Just because regexes are declarative, doesn't mean the matching process can't be described in imperative terms, especially initially.

Later on, introduce tools like https://regex101.com/ or https://www.debuggex.com/ and always draw "Rail road digrams" that show what a given regex matches in terms of easily verbalized diagrams.

(4) Disadvantages, subtleties, and other approaches

The learning process isn't a sales pitch, there are plenty of things that suck in regexes. They are non-standard and ad-hocly designed, the runtime engine that runs them can be inefficient (unlikely if the host programming laguage is popular and > 20-years-old, but a thing to keep in mind nontheless: regexes are a whole other language, requiring a seperate interpreter or a compiler other than the one for the surrounding code), and the equivalent imperative code might not be so bad in comparison for simple cases and much more debuggable.

The name "regex" is derived from a misnomer, the orignal "regular expressions" are a mathmetaical formalism to encode finite-state machines, it orignally contained only alternation, sequencing and kleene star (the '|' and the '*' operators, plus putting letters next to each other. That's it, that was the orignal regex capabilities), when programming languages and cmd utilities started to implement them in the 70s and 80s, each started to experiment with features that break this model.
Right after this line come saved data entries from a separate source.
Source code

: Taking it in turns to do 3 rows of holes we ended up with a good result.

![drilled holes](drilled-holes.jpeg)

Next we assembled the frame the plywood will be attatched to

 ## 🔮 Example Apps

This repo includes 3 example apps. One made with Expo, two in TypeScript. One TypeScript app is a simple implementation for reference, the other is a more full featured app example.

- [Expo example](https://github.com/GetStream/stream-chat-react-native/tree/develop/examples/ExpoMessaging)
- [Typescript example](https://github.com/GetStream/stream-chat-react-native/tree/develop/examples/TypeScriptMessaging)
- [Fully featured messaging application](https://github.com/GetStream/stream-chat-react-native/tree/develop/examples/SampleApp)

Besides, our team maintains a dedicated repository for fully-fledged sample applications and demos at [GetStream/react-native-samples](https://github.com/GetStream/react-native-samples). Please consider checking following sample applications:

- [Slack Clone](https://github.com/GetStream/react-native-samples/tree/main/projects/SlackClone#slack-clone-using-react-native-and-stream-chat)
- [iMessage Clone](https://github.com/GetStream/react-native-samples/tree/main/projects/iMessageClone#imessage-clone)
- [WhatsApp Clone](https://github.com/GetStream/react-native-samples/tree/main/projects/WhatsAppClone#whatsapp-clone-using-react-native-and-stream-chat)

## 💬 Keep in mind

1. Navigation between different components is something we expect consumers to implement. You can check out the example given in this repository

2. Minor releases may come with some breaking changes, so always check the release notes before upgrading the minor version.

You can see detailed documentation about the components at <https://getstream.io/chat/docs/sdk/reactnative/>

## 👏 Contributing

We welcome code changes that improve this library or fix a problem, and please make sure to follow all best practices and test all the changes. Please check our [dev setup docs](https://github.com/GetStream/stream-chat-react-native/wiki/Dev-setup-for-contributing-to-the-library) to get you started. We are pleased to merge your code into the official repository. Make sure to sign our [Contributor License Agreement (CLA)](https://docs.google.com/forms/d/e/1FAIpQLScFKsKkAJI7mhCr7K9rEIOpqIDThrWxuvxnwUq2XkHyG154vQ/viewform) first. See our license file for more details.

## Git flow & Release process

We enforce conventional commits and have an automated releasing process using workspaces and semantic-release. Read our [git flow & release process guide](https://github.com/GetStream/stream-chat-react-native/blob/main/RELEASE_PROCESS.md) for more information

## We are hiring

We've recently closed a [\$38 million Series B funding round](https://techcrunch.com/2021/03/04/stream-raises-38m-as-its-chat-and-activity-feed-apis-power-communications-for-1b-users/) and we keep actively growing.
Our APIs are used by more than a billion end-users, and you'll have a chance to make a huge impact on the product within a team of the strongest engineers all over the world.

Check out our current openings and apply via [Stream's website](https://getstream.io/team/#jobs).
For example, "capture groups", the ability of the regex to copy parts of the matched string into variables, trivially break the model : if you can capture arbitarily-long strings, then you can't be a finite state machine.

This increases power but decreases efficiency guarantees (Perl's regex are dangerously close to turing-completenss [https://www.perlmonks.org/?node_id=809842]!, the language is hiding a whole other language inside a single feature) , it also complicate the notation with symbols for the new capabilities that it wasn't designed for, with the result being the mess that regexes' syntax is now. It also means you can never "learn" regex, you can only learn (to whatever accuracy you care) Perl's regex, or Java's regex, or Python's regex. There is a vague set of commonalities, but don't rely on remembering which is a common and which is different when there are so many features implemented in so many ways.

Don't let the learner come away thinking that "declarative" is synonymous with regexes. For example there is the parser combinator style, which can encode the above example as something like:

the_specific_string("meta"). followed_by(ANY_LETTER). repeated(ZERO_OR_MORE_TIMES). build_pattern(). recognize("meta-circular")

the key idea at play here is a sort of "builder pattern". There is an abstract "parser" object that has a single recognize(str) method, and you can build your pattern by composing together the many customizable childrens that implement this abstract interface. The composition happens by "combinator methods", which takes two or more parsers and build a parser that performs a mixture of their functionalities indicated by the name (e.g. followed_by() takes several parsers and sequences them next to each other, repeated() takes a list of parsers and iterates the last one any number of times, including skipping it entirely). The things being built to represent parsers are generally (in functional languages at least) closures, but there is no reason why this pattern can't be built on top of regexes, each step simply generates the equivalent meta-character, and build_pattern returns the final pattern string.

There are tons of those "Parser approaches", formalisms, tools, patterns and libraries to express strings and string-recognition and parsing declaritevly. Regexes are merely the most famous and widespread, which is a sad state of affairs IMO.